Los personajes de los directores y guionistas Javier Barbero (Madrid, 1980) y Martín Guerra (Lima, 1979), que van desfilando por los primeros minutos de “Los bárbaros” (2024; se estrena mañana), serían como esa hierba que crece entre los adoquines: no debería estar ahí y, sin embargo, su florecimiento es inevitable. Un guardia de obra (Àlex Monner) que se queda sin trabajo, pululando como un fantasma entre los cimientos de hormigón de lo que debía acoger a familias enteras en sus viviendas. Una cajera de supermercado (Greta Fernández) hastiada de su pareja, un joven peruano, alocado, soñador y oportunista (Job Mansilla) que transita los márgenes del capitalismo. Una camarera polaca (Eliza Rycembel) de un bar de mala muerte, con un jefe autoritario y muchas ansias de escapar.
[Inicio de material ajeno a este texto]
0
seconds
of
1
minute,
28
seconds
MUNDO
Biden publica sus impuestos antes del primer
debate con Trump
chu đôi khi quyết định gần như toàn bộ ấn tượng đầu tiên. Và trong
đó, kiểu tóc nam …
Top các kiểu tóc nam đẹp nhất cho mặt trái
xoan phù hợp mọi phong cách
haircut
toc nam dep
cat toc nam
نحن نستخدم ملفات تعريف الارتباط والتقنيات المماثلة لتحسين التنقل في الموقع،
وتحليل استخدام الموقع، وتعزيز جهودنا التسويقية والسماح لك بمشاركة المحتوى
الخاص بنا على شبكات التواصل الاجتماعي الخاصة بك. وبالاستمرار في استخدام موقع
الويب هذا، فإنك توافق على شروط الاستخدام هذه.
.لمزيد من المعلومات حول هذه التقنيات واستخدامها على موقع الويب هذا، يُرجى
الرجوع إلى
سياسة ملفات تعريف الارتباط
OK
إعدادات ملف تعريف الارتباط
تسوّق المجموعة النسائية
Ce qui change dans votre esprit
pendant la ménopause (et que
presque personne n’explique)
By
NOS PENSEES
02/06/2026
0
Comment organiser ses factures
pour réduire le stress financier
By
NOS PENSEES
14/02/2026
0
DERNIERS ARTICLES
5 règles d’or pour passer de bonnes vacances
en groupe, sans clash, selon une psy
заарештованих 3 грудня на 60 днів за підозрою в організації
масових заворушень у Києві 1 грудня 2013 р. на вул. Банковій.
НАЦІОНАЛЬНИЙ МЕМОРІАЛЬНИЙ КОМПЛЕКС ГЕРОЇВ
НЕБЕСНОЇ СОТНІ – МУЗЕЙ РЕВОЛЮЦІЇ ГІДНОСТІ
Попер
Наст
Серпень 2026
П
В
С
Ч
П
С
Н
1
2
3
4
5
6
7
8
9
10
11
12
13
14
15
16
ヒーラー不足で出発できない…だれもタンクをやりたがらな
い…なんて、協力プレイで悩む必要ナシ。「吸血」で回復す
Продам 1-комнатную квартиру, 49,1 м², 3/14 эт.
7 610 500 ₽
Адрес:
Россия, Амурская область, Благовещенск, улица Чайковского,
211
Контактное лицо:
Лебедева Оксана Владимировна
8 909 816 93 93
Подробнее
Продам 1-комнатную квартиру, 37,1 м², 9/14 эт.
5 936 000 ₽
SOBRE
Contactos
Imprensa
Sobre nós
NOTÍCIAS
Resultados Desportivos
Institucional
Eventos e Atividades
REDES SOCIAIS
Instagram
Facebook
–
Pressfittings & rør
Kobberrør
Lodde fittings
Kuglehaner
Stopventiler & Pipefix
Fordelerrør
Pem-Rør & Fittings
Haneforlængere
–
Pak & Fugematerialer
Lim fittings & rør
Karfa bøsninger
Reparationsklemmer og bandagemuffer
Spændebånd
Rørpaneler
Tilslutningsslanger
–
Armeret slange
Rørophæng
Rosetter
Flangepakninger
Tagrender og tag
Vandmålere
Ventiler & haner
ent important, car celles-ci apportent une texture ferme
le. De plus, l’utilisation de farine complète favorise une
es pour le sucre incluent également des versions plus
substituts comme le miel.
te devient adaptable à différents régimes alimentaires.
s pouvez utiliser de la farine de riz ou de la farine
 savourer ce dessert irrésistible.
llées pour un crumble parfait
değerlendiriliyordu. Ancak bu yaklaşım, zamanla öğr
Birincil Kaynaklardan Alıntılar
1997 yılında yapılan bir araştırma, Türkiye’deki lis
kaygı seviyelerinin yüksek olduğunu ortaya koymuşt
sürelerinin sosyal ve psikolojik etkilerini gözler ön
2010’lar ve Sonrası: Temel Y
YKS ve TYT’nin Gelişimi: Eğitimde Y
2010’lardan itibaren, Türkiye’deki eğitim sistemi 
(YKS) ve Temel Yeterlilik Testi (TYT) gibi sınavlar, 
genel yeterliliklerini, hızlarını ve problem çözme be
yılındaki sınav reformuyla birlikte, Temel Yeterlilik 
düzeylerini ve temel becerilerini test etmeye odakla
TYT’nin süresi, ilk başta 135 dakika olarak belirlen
Casi dos décadas después del colapso de la burbuja inmobiliaria y la llegada de la crisis económica mundial, la cinta, que pasó por el Festival de Sevilla, recuerda el hastío de una juventud sin recursos cuando el mundo parecía haberse paralizado.
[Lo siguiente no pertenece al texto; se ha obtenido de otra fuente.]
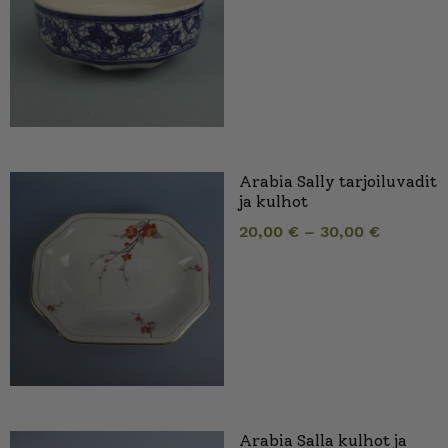
Arabia Sally tarjoiluvadit
ja kulhot
20,00
€
–
30,00
€
Arabia Salla kulhot ja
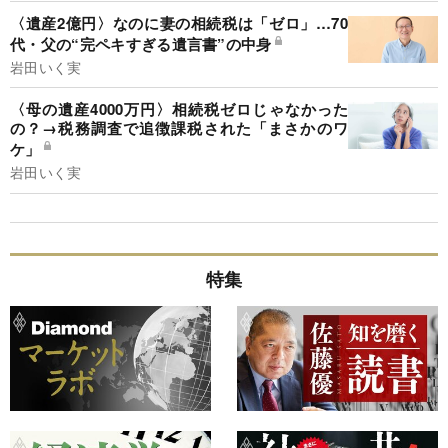
〈遺産2億円〉なのに妻の相続税は「ゼロ」…70
代・父の“完ペキすぎる遺言書”の中身
岩田いく実
〈母の遺産4000万円〉相続税ゼロじゃなかった
の？→税務調査で追徴課税された「まさかのワ
ケ」
岩田いく実
特集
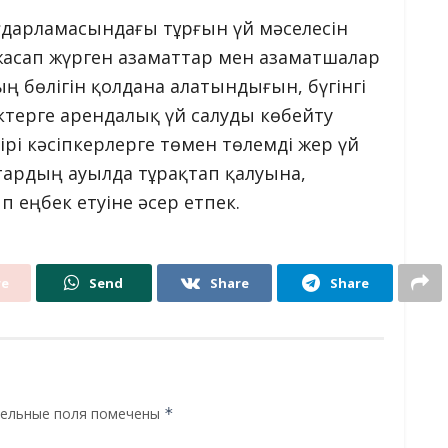
бағдарламасындағы тұрғын үй мәселесін
жасап жүрген азаматтар мен азаматшалар
 бөлігін қолдана алатындығын, бүгінгі
ктерге арендалық үй салуды көбейту
 ірі кəсіпкерлерге төмен төлемді жер үй
тардың ауылда тұрақтап қалуына,
 еңбек етуіне әсер етпек.
re
Send
Share
Share
ельные поля помечены
*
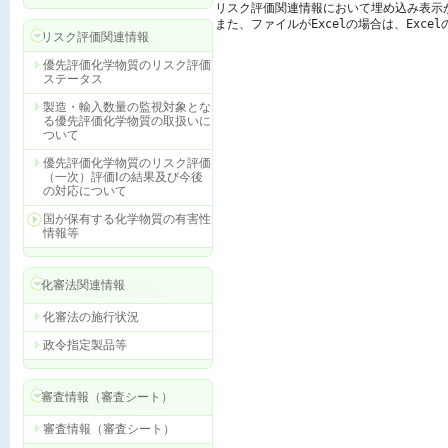
リスク評価関連情報において埋め込み表示
また、ファイルがExcelの場合は、Exc
リスク評価関連情報
優先評価化学物質のリスク評価
ステータス
製造・輸入数量の監視対象とな
る優先評価化学物質の取扱いに
ついて
優先評価化学物質のリスク評価
（一次）評価Ⅰの結果及び今後
の対応について
国が保有する化学物質の有害性
情報等
化審法関連情報
化審法の施行状況
政令指定製品等
審査情報（審査シート）
審査情報（審査シート）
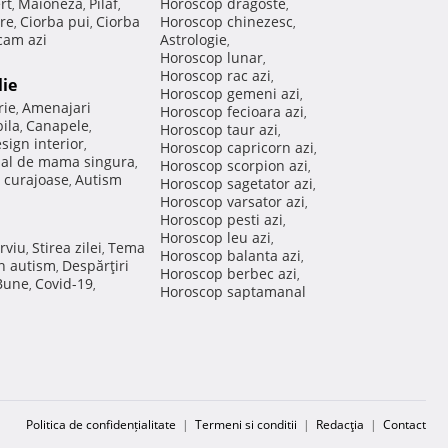
rt
Maioneza
Pilaf
Horoscop dragoste
,
,
,
,
re
Ciorba pui
Ciorba
Horoscop chinezesc
,
,
,
am azi
Astrologie
,
Horoscop lunar
,
Horoscop rac azi
,
lie
Horoscop gemeni azi
,
rie
Amenajari
,
Horoscop fecioara azi
,
ila
Canapele
,
,
Horoscop taur azi
,
sign interior
,
Horoscop capricorn azi
,
nal de mama singura
,
Horoscop scorpion azi
,
 curajoase
Autism
,
Horoscop sagetator azi
,
Horoscop varsator azi
,
Horoscop pesti azi
,
Horoscop leu azi
,
rviu
Stirea zilei
Tema
,
,
Horoscop balanta azi
,
in autism
Despărţiri
,
Horoscop berbec azi
,
 Bune
Covid-19
,
,
Horoscop saptamanal
Politica de confidențialitate
|
Termeni si conditii
|
Redacţia
|
Contact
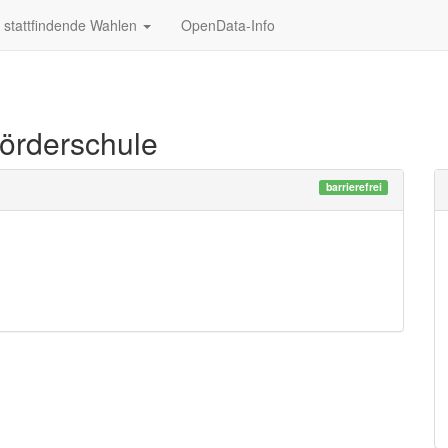
stattfindende Wahlen
OpenData-Info
örderschule
barrierefrei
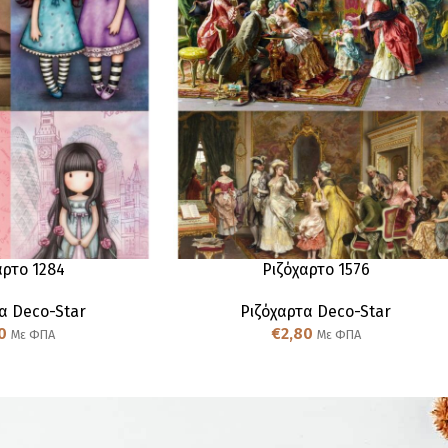
αρτο 1284
Ριζόχαρτο 1576
α Deco-Star
Ριζόχαρτα Deco-Star
0
€
2,80
Με ΦΠΑ
Με ΦΠΑ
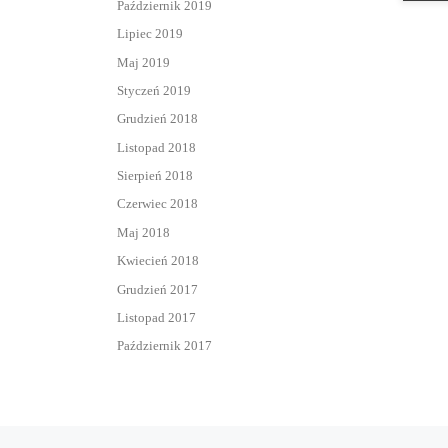
Październik 2019
Lipiec 2019
Maj 2019
Styczeń 2019
Grudzień 2018
Listopad 2018
Sierpień 2018
Czerwiec 2018
Maj 2018
Kwiecień 2018
Grudzień 2017
Listopad 2017
Październik 2017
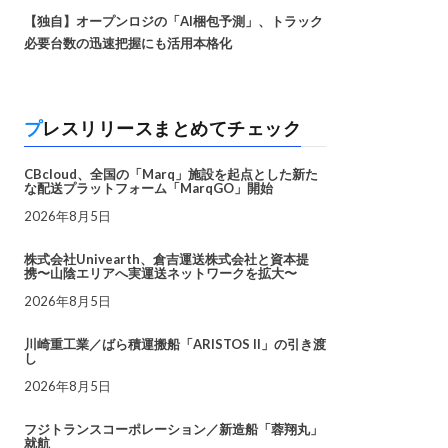
【独自】オープンロジの「AI梱包予測」、トラック
必要台数の迅速把握にも活用本格化
プレスリリースまとめてチェック
CBcloud、全国の「Marq」施設を起点とした新た
な配送プラットフォーム「MarqGO」開始
2026年8月5日
株式会社Univearth、倉吉運送株式会社と資本提
携〜山陰エリアへ実運送ネットワークを拡大〜
2026年8月5日
川崎重工業／ばら積運搬船「ARISTOS II」の引き渡
し
2026年8月5日
フジトランスコーポレーション／新造船「蓉翔丸」
就航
Esa letanía ambiental, en la que los días parecían transcurrir sin más estímulo que el caer de las hojas del calendario, es la que acaba afectando al relato de la propuesta de los realizadores. Una quietud con ciertas influencias del color y el humor del Aki Kaurismäki más sobrio que se aposentan sobre los conflictos que atravesaron a la sociedad en aquellos fatídicos momentos: desde la precariedad laboral hasta la escasez habitacional, así como una inmigración baldía, donde las cosas no parecen irle mucho mejor a Marco (Mansilla), voz cantante de este extravagante grupo que acaba conviviendo en la intemperie de una estructura sin paredes. Especialmente él tiene algo de generación perdida, o al menos de un beat contemporáneo, en sus devenires de supervivencia y su máxima de evitación del esfuerzo. Un Dean Moriarty (el compañero de andanzas de Jack Kerouac) sin viaje, pero con arraigadas ideas de hacerse con todo aquello que le sirva para seguir su movimiento adelante, aunque sea robando o parasitando la confianza de los de su alrededor.
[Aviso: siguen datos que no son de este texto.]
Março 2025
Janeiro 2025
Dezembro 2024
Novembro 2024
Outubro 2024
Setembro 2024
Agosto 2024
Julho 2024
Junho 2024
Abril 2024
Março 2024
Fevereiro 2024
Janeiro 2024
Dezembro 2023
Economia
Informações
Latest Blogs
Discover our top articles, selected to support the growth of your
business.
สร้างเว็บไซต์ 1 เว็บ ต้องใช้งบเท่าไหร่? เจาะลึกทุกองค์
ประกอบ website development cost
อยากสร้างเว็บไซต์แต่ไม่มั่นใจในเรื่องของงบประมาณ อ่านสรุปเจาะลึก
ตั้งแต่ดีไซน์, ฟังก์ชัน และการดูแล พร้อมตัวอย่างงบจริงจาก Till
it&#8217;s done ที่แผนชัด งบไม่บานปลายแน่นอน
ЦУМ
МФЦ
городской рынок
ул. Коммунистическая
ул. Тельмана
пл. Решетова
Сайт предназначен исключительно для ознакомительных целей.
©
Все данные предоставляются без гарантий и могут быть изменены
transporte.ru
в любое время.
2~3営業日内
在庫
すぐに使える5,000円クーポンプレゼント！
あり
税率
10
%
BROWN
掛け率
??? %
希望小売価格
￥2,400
Quizá “Los bárbaros” contenga más de una verdad con aquello de que “el trabajo mata”. La película dispara, a diestro y siniestro, críticas al sistema que permitió el cataclismo a través de un paisaje de extramuros, descampados y grúas por doquier. Pero también lanza interesantes críticas a la inacción humana, así como obliga a comparar aquellos días negros con la realidad actual de los fondos buitre, la vivienda turística y la gentrificación. Si la crisis de 2007-2008 supuso una oportunidad de evolución en los derechos sociales o un cambio en las dinámicas políticas y ecológicas, viendo “Los bárbaros” uno podría pensar que ese tren pasó de largo. La historia sigue las torpezas de sus protagonistas casi como si de una obra de teatro se tratase (ámbito del que provienen los creadores), depositando sobre el espectador un halo de desesperanza ante la inevitabilidad de caer en los mismos errores, tanto individuales como sociales.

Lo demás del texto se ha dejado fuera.